In a short blog post, CEO and co-founder Travis Kalanick writes:
We have some exciting news to share this morning. We have just closed a financing round with some of the leading investors in the world, raising $1.2B of primary capital at a $17B pre-money valuation. The total raise will be about $1.4B with a second close of strategic investors soon. We are thrilled to have top tier institutional investors, mutual funds, private equity and venture capital partners joining us.
According to the Wall Street Journal, those institutional investors were led by Fidelity Investments, followed by Wellington Management, BlackRock Inc., and venture firms Summit Partners, Kleiner Perkins Caufield & Byers, Google Ventures, and Menlo Ventures.

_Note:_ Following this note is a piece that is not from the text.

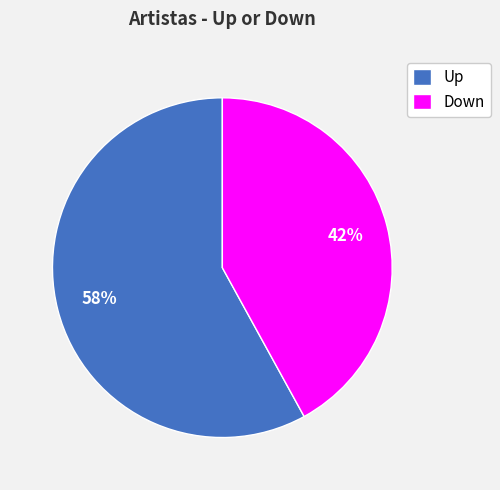

To the nearest percent, what is the difference between the largest and smallest slice percentages?

16%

The value of Uber is based on Uber’s current growth rate — estimates suggest it doubles revenue every six months — and expectations that Uber will expand beyond ground transportation into logistics and other areas of transportation. The taxi and limousine business in the U.S. is a slow-growth one, with under $11 billion in annual revenue and less than $1.5 billion in profits across all companies. More than half of that is concentrated in California and the Northeast.
Uber’s recent rapid growth is taking place outside of those traditional markets — where it already performs well — and in to second- and third-tier cities where Uber’s on-demand service fills big gaps in local transportation.
It faces significant challenges in Asia, where the taxi app game is dominated by local players that are integrated into widely used payment systems. It currently operates in 18 Asian markets.
Additional non-taxi services will help avoid conflict with regulators, who often keep Uber’s lawyers busy, as well as insurance companies that challenge policies of some of Uber’s non-professional drivers.